____ Dataset content

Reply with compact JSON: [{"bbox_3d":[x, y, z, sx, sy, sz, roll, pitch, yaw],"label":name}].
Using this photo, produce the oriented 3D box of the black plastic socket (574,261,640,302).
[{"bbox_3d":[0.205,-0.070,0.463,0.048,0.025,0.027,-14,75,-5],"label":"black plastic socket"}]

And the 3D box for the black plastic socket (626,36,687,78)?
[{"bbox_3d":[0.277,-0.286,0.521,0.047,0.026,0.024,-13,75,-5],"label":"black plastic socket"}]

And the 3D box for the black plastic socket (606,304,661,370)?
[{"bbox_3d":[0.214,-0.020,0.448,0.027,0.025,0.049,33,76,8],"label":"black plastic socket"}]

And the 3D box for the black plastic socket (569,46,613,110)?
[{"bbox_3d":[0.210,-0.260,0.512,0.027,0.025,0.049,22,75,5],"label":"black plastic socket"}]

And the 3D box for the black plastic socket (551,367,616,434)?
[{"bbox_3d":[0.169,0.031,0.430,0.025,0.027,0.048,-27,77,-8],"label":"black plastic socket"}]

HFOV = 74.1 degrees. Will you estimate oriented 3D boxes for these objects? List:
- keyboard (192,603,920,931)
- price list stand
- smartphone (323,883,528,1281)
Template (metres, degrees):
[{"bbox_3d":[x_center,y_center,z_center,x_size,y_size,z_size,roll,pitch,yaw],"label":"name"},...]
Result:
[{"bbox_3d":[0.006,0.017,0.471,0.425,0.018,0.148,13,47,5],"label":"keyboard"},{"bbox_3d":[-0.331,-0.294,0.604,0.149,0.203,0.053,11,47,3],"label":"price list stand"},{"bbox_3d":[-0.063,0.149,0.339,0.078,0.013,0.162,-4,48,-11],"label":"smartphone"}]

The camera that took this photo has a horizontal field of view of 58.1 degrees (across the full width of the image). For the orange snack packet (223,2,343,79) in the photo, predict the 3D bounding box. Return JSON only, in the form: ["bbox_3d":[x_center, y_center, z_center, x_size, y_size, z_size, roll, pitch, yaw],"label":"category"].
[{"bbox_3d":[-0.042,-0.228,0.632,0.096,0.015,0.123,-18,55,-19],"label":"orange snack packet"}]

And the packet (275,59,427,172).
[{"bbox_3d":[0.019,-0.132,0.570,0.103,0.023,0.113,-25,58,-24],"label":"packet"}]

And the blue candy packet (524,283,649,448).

________
____ Dataset content

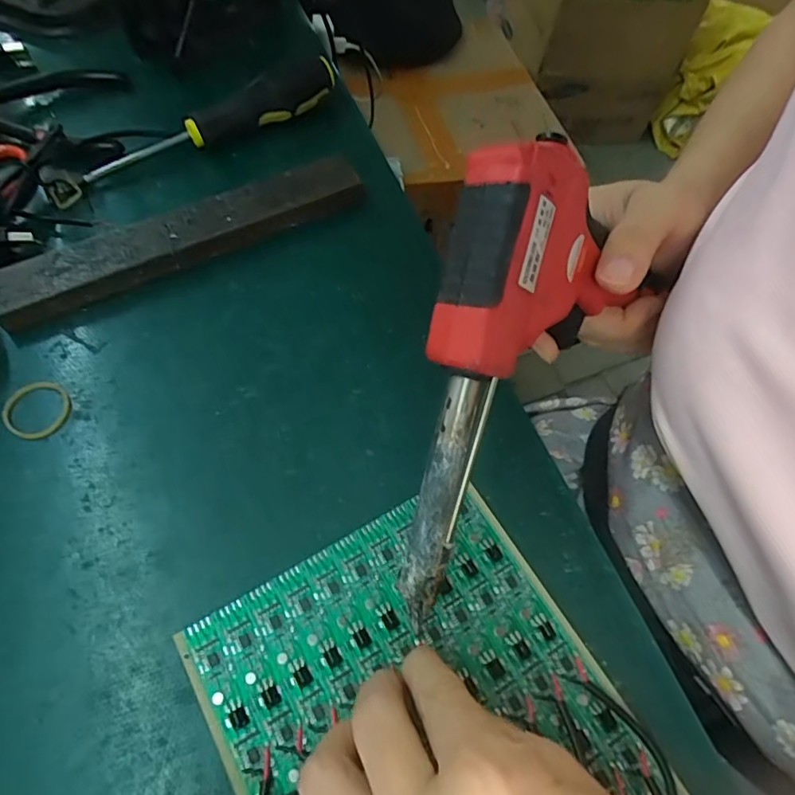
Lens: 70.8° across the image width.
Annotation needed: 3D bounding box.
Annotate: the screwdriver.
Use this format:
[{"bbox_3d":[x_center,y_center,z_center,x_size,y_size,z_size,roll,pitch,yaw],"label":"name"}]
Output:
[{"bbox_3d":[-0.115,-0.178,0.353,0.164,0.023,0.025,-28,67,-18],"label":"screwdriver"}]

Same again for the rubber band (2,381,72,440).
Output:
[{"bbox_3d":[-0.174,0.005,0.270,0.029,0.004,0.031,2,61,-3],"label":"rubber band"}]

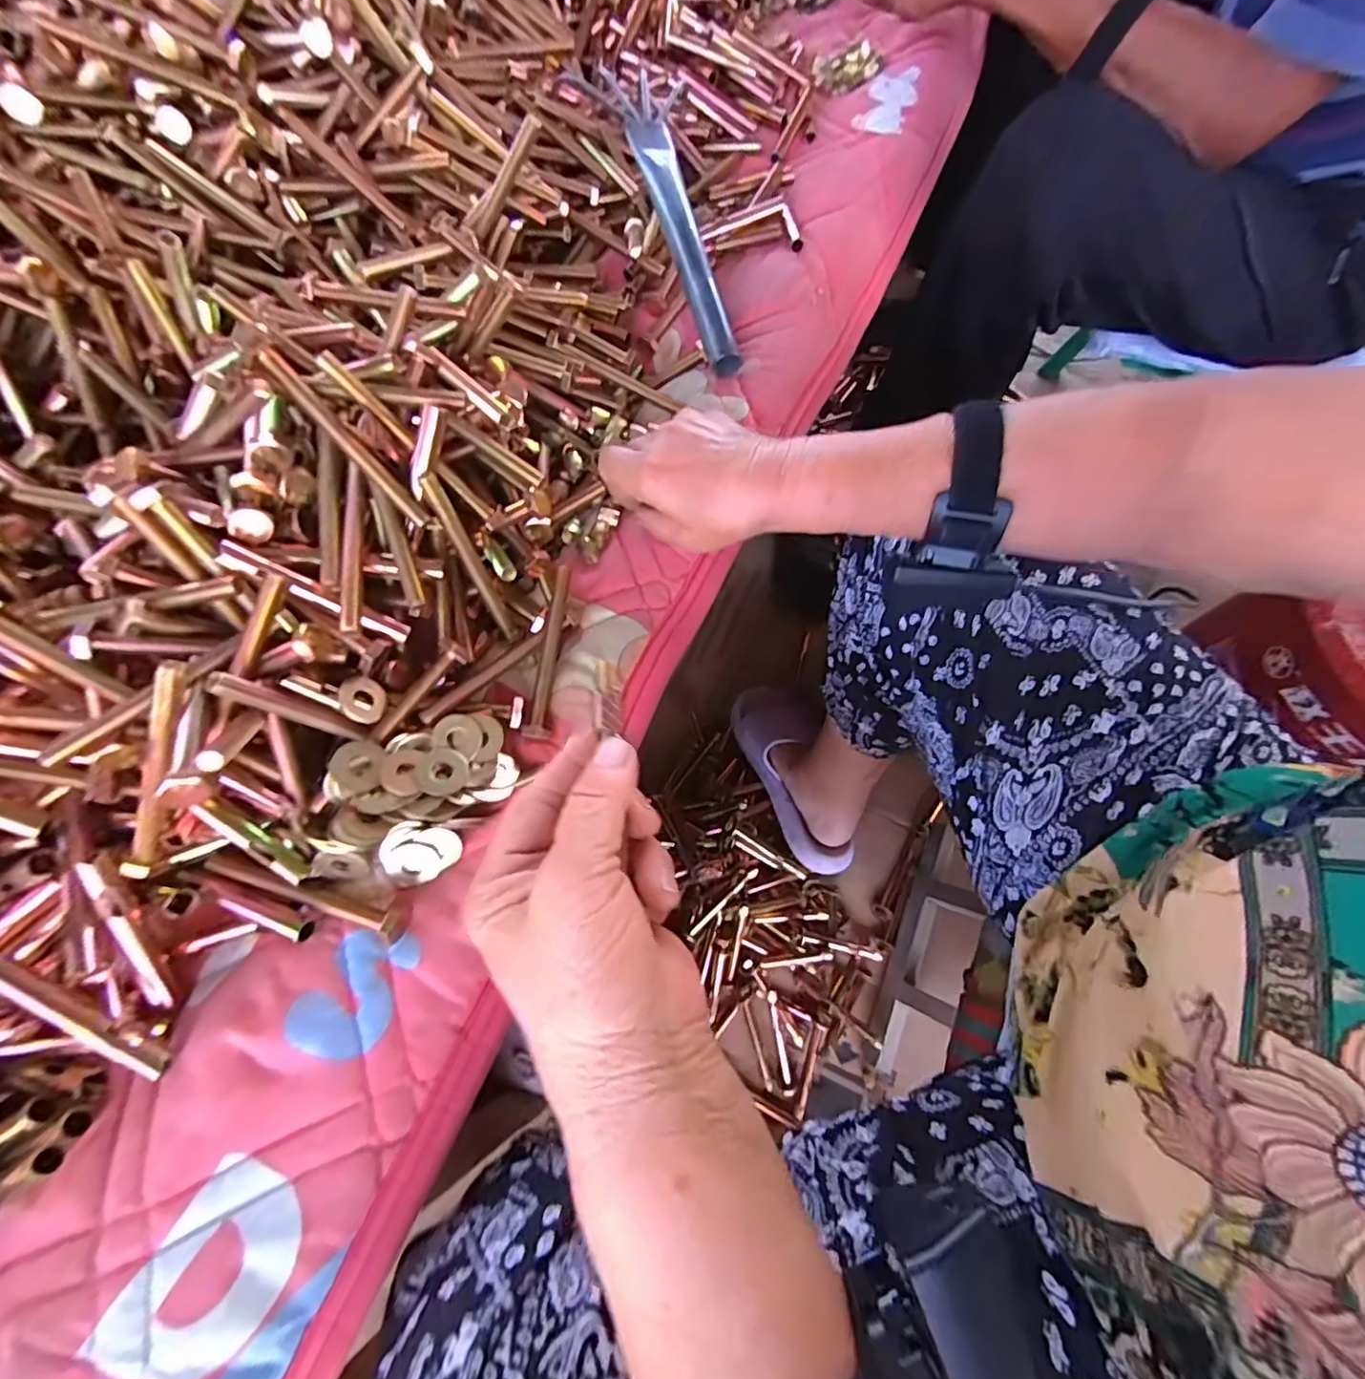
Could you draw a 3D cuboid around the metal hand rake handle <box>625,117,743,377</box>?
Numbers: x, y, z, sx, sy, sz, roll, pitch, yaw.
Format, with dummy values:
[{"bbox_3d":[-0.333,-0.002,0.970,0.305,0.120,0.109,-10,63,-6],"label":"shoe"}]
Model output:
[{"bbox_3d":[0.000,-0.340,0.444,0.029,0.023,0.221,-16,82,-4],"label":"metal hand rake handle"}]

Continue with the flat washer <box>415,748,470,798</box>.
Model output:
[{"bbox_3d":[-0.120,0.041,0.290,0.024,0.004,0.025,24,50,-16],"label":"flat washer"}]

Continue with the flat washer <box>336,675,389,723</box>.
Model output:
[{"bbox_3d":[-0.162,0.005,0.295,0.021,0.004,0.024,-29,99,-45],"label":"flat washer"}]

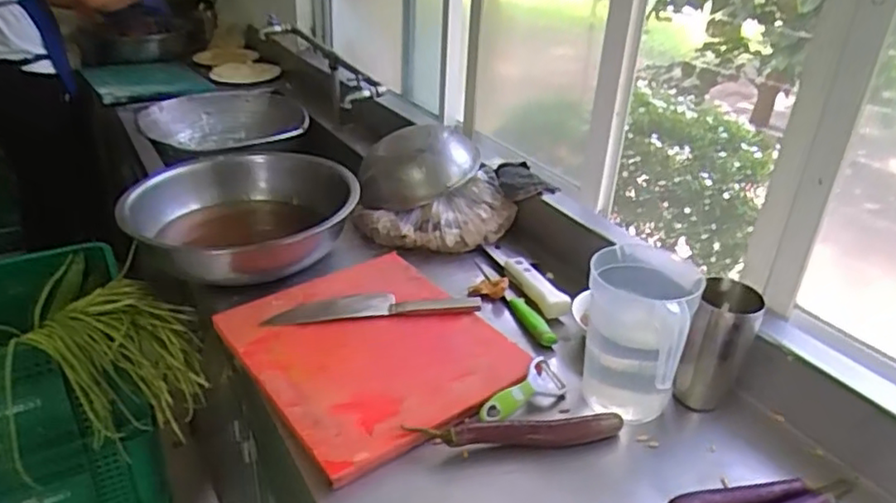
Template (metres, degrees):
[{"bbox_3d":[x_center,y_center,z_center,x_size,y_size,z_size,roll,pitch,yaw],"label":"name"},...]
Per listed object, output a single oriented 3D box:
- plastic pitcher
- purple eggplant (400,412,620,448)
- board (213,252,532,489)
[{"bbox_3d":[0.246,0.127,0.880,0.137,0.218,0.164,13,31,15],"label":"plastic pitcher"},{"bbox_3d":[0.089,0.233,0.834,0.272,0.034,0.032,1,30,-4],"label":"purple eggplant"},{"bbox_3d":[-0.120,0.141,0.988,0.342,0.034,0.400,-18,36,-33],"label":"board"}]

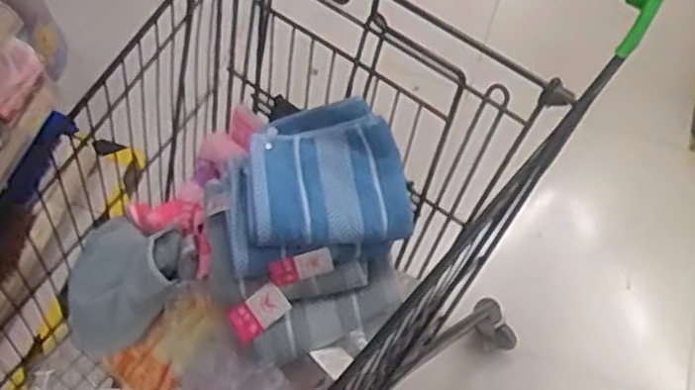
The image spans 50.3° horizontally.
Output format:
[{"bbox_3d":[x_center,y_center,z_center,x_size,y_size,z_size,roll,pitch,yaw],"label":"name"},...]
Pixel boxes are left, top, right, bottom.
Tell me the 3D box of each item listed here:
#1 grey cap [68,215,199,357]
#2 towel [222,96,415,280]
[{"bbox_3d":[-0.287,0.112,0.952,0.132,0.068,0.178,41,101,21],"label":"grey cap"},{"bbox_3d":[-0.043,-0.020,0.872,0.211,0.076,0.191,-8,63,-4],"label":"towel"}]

________

* _Problem to solve_
Find the lines in the data that include "with", then copy each of them.

* _Solved exercise_
Reply with compact JSON: [{"bbox_3d":[x, y, z, sx, sy, sz, roll, pitch, yaw],"label":name}].
Format, with dummy values:
Continue with the flat washer <box>415,748,470,798</box>.
Continue with the flat washer <box>336,675,389,723</box>.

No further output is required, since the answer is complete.